■ Objective
Output these records word for word, excluding the pictures.

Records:
######

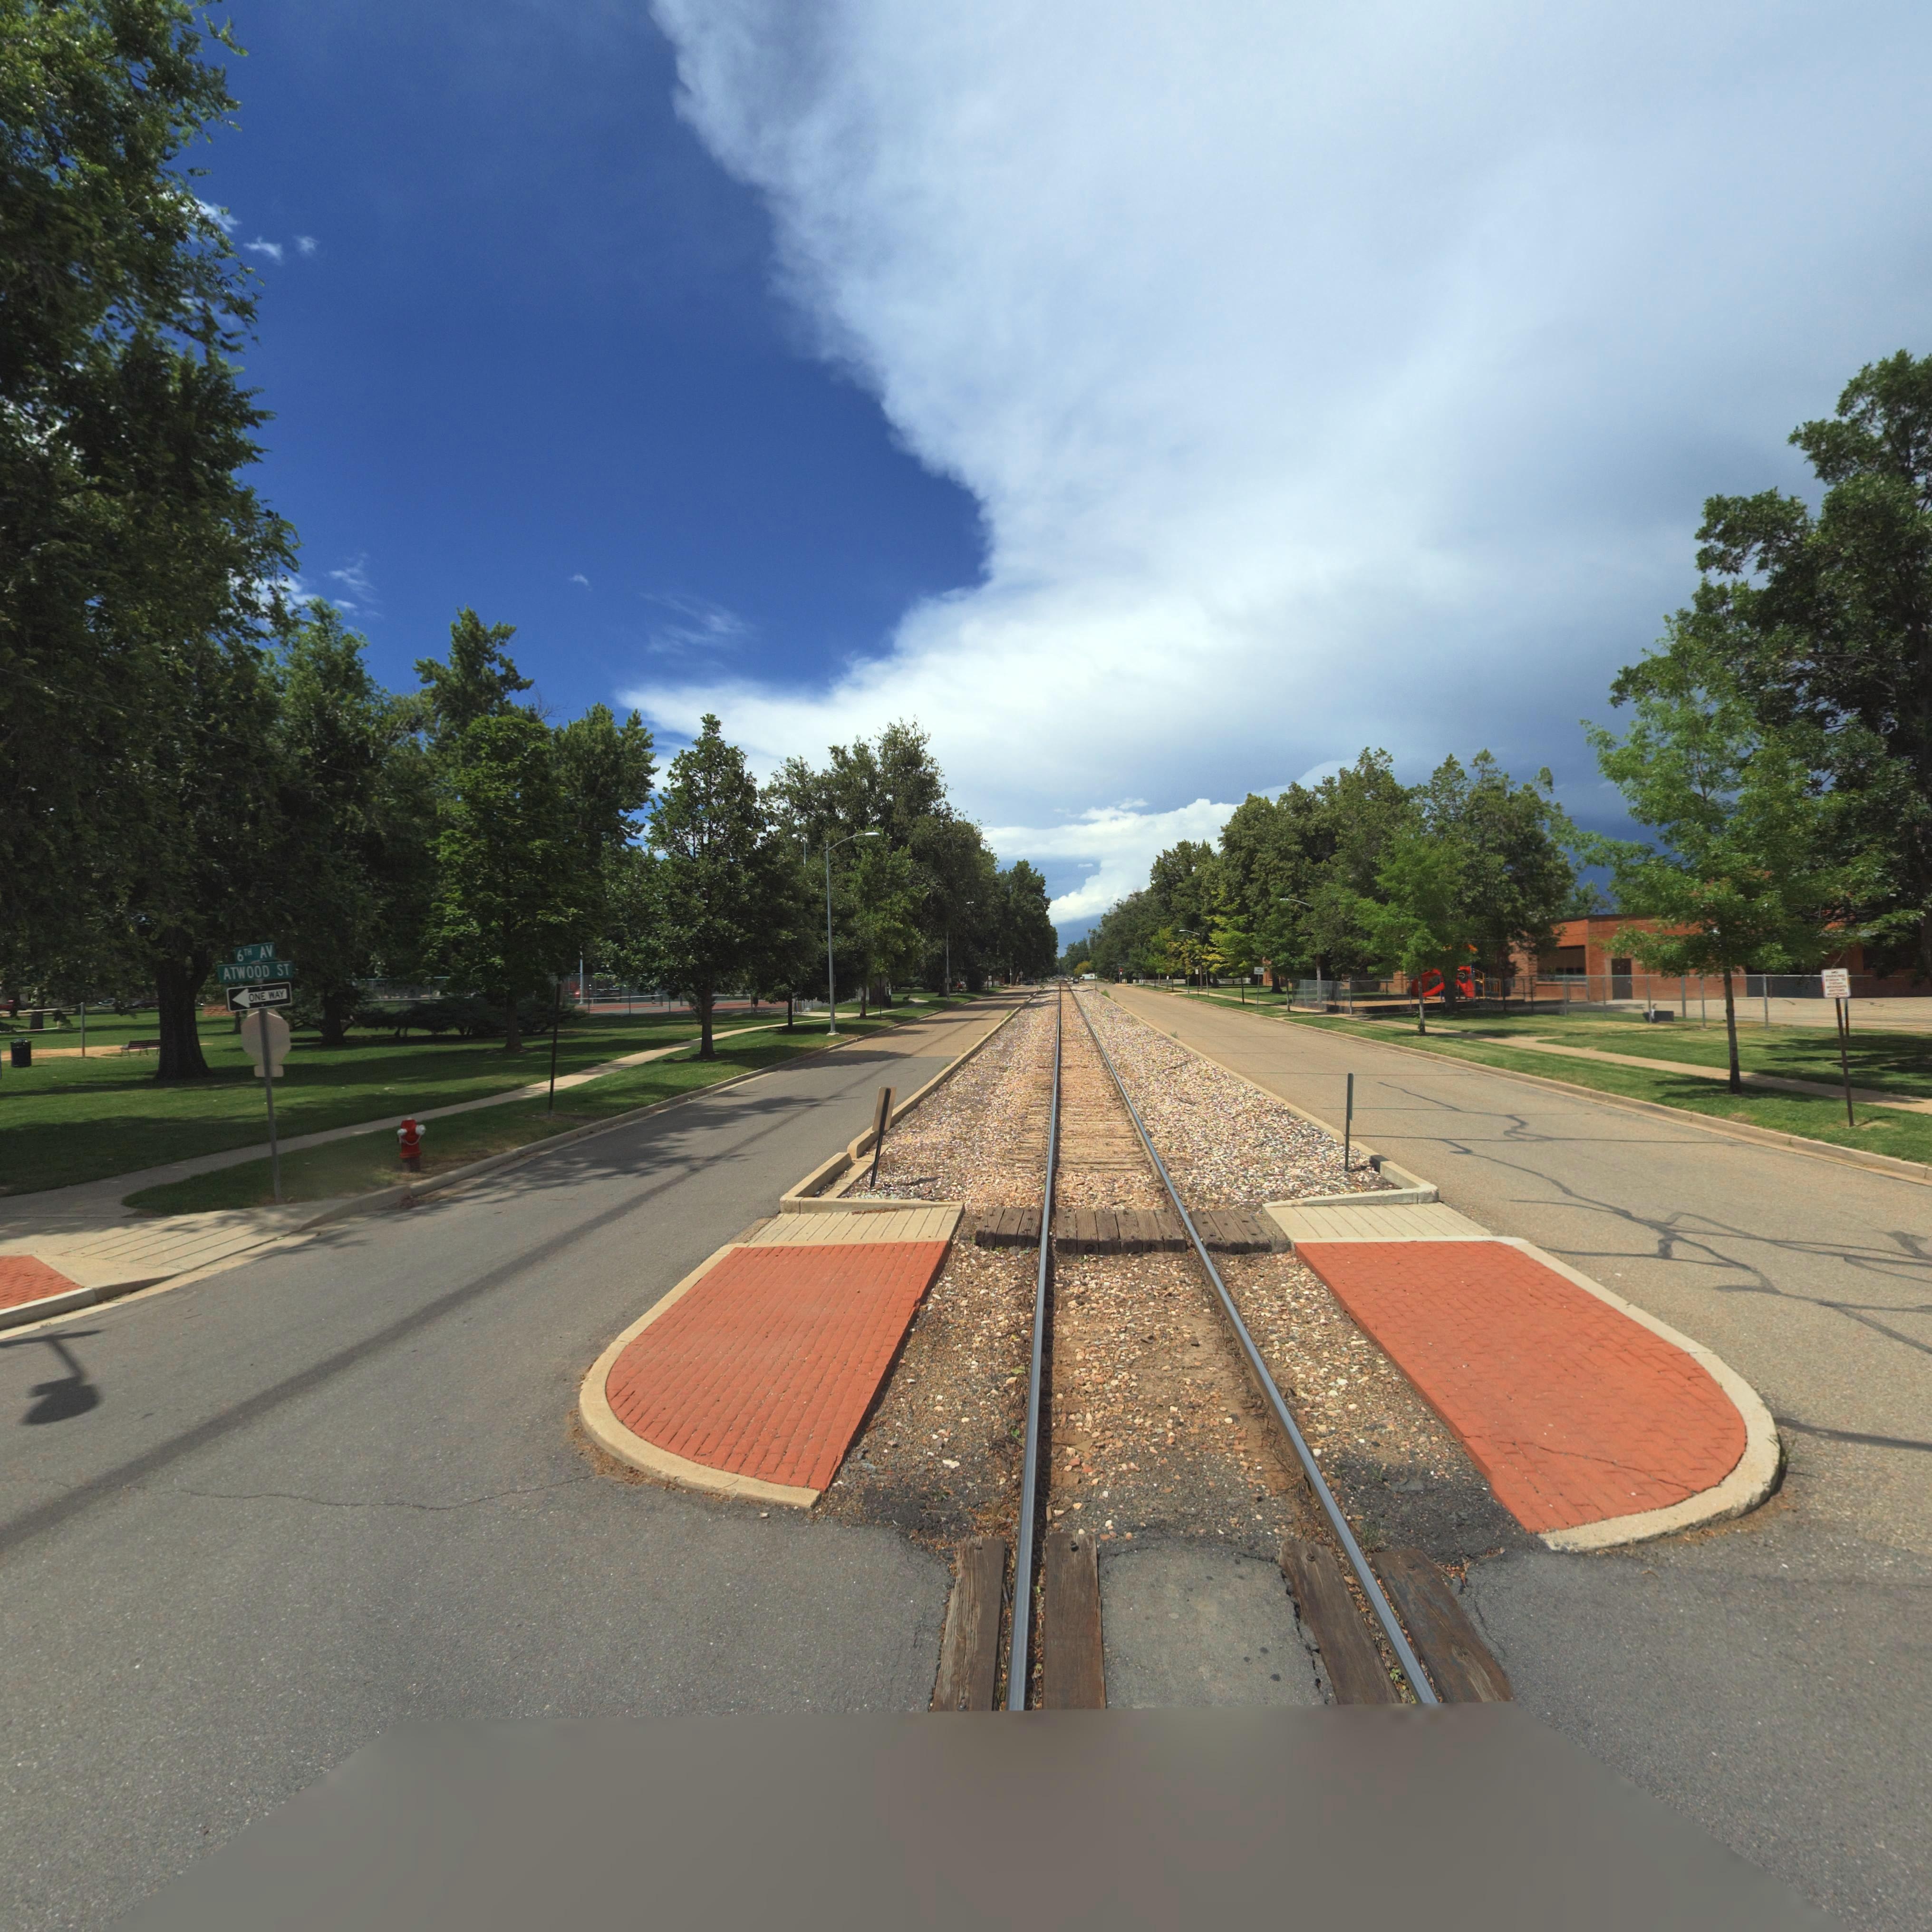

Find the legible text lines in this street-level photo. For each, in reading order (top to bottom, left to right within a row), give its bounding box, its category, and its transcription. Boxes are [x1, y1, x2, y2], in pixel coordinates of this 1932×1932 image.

[236, 944, 273, 962] StreetName: 6TH AV
[223, 963, 290, 980] StreetName: ATWOOD ST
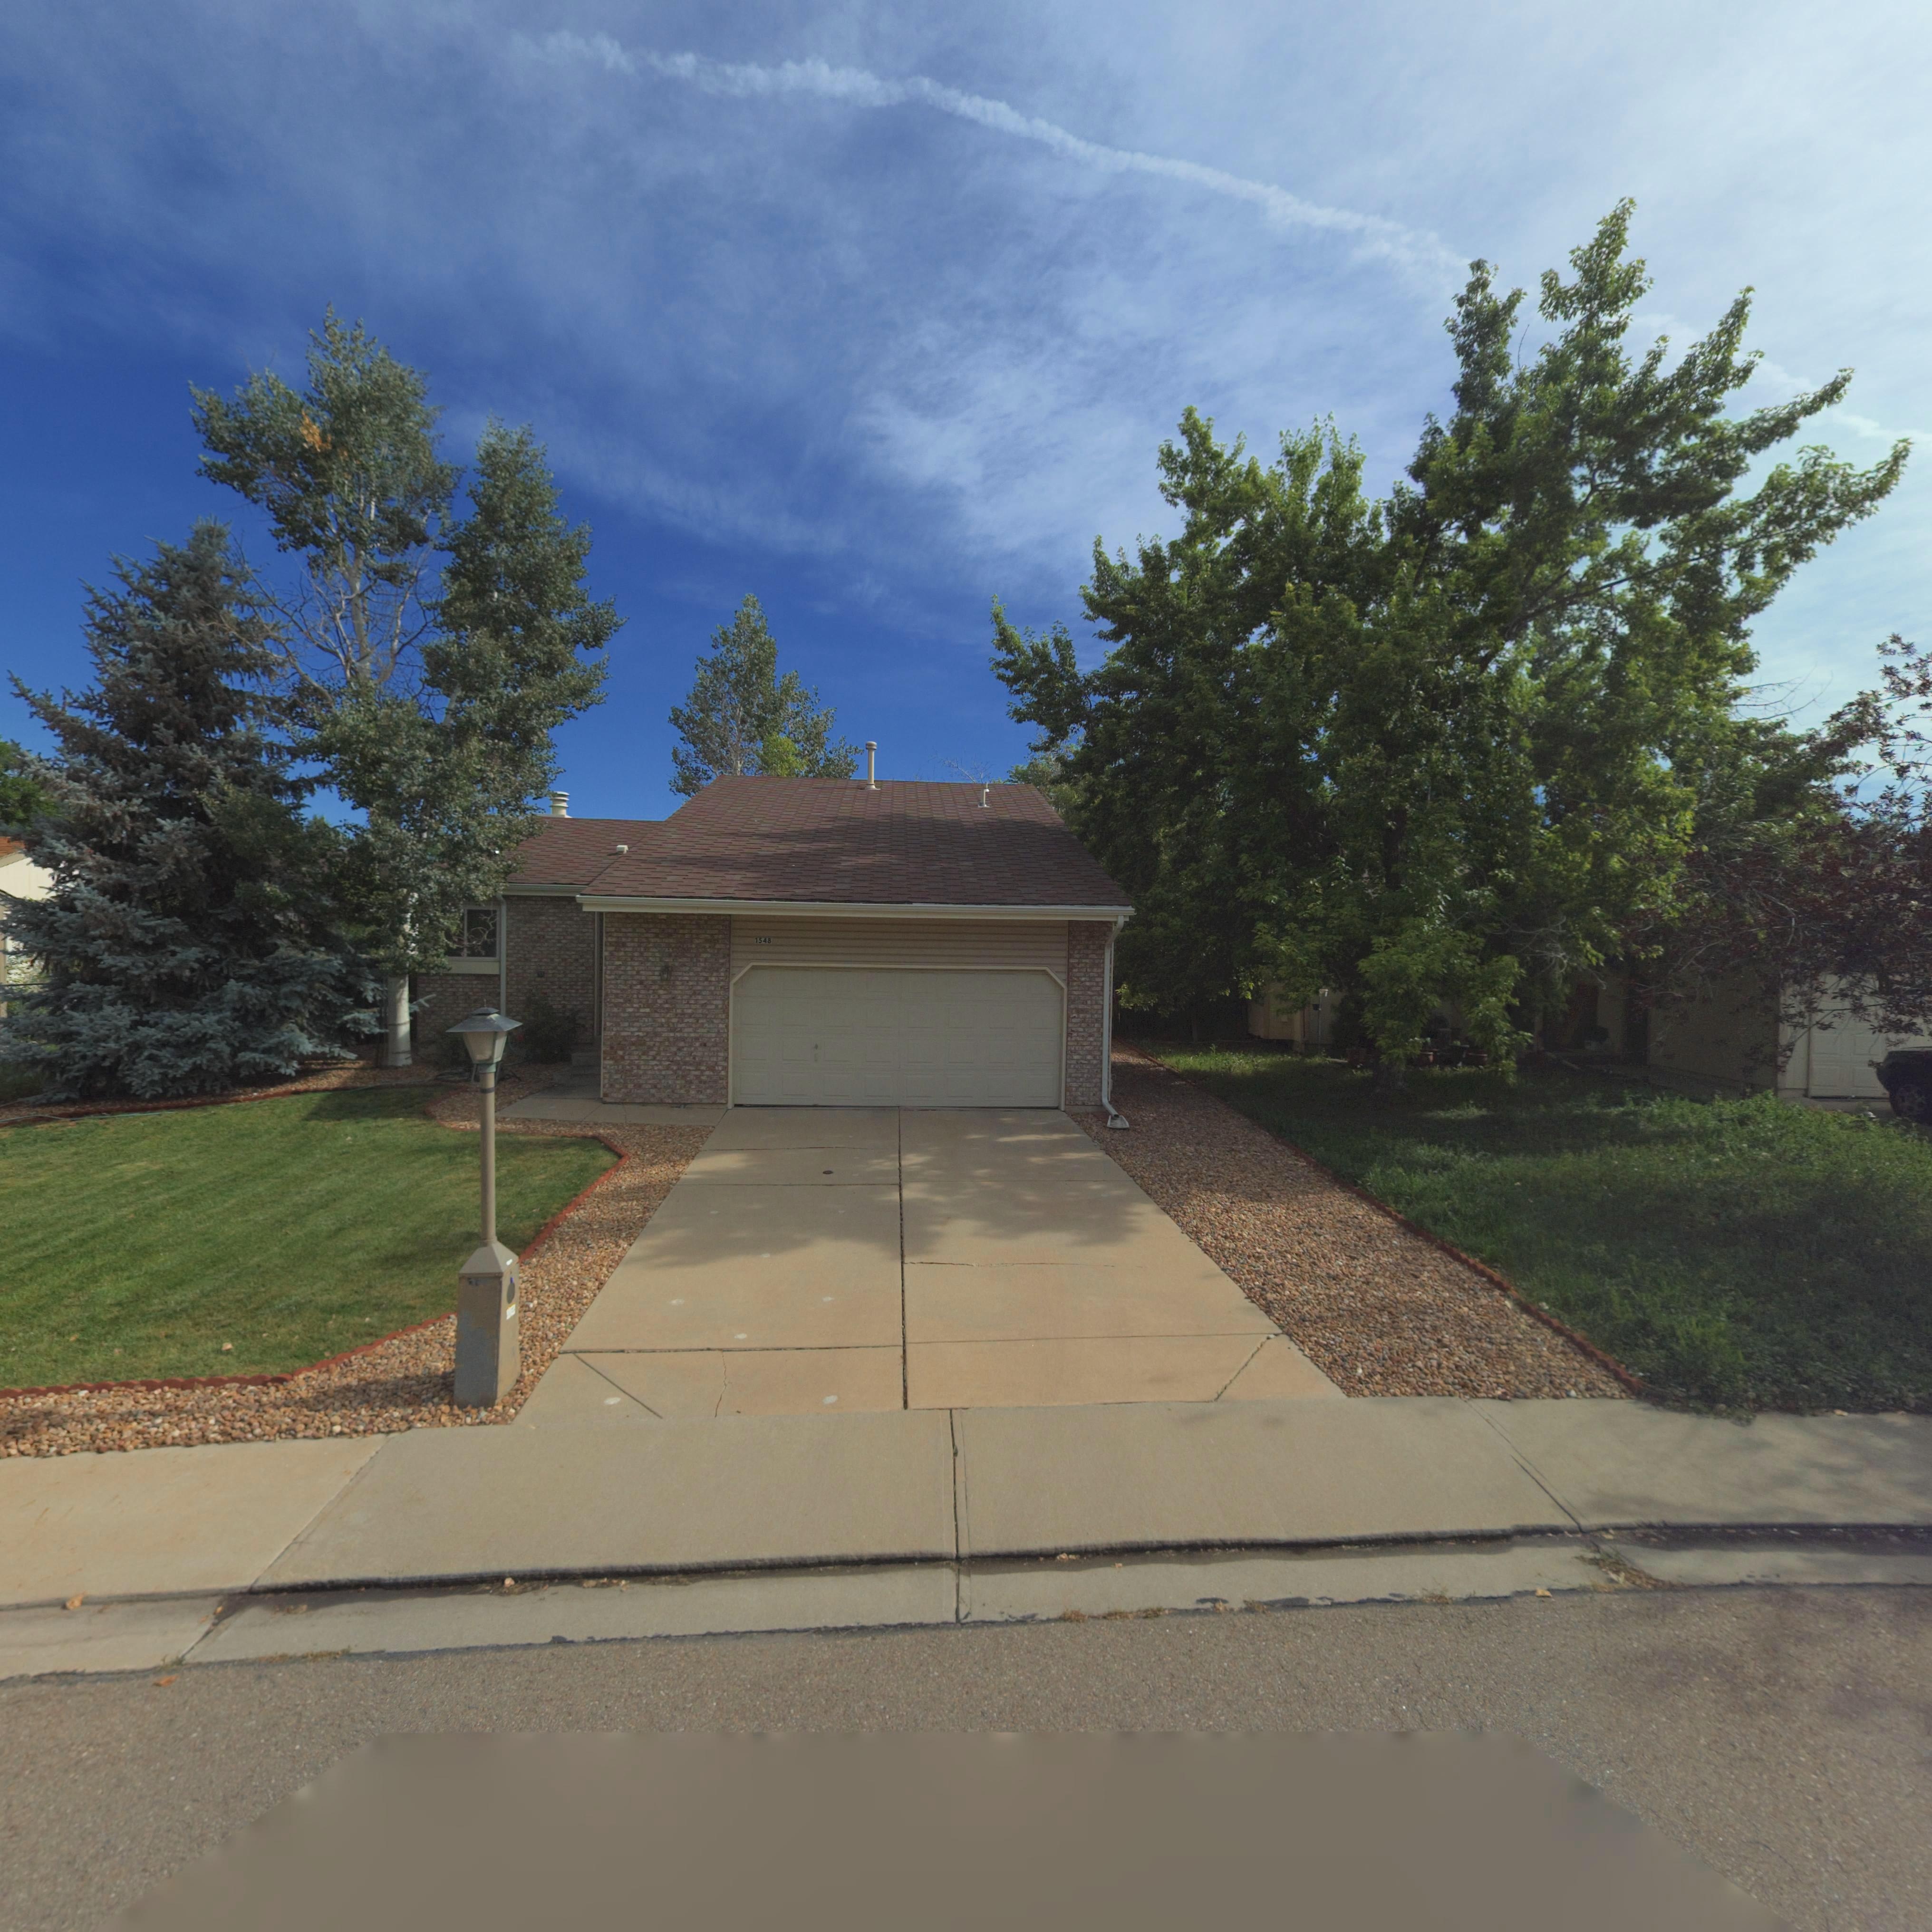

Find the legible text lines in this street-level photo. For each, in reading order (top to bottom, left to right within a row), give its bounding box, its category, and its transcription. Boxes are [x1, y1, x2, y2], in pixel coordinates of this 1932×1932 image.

[754, 937, 772, 943] StreetNumber: 1548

######

■ Expected answer
Find the legible text lines in this street-level photo. For each, in reading order (top to bottom, left to right within a row), give its bounding box, its category, and its transcription. Boxes are [x1, y1, x2, y2], in pixel coordinates of this 1932×1932 image.

[236, 944, 273, 962] StreetName: 6TH AV
[223, 963, 290, 980] StreetName: ATWOOD ST

Find the legible text lines in this street-level photo. For each, in reading order (top to bottom, left to right within a row), give its bounding box, its category, and its transcription. Boxes are [x1, y1, x2, y2], in pixel coordinates of this 1932×1932 image.

[754, 937, 772, 943] StreetNumber: 1548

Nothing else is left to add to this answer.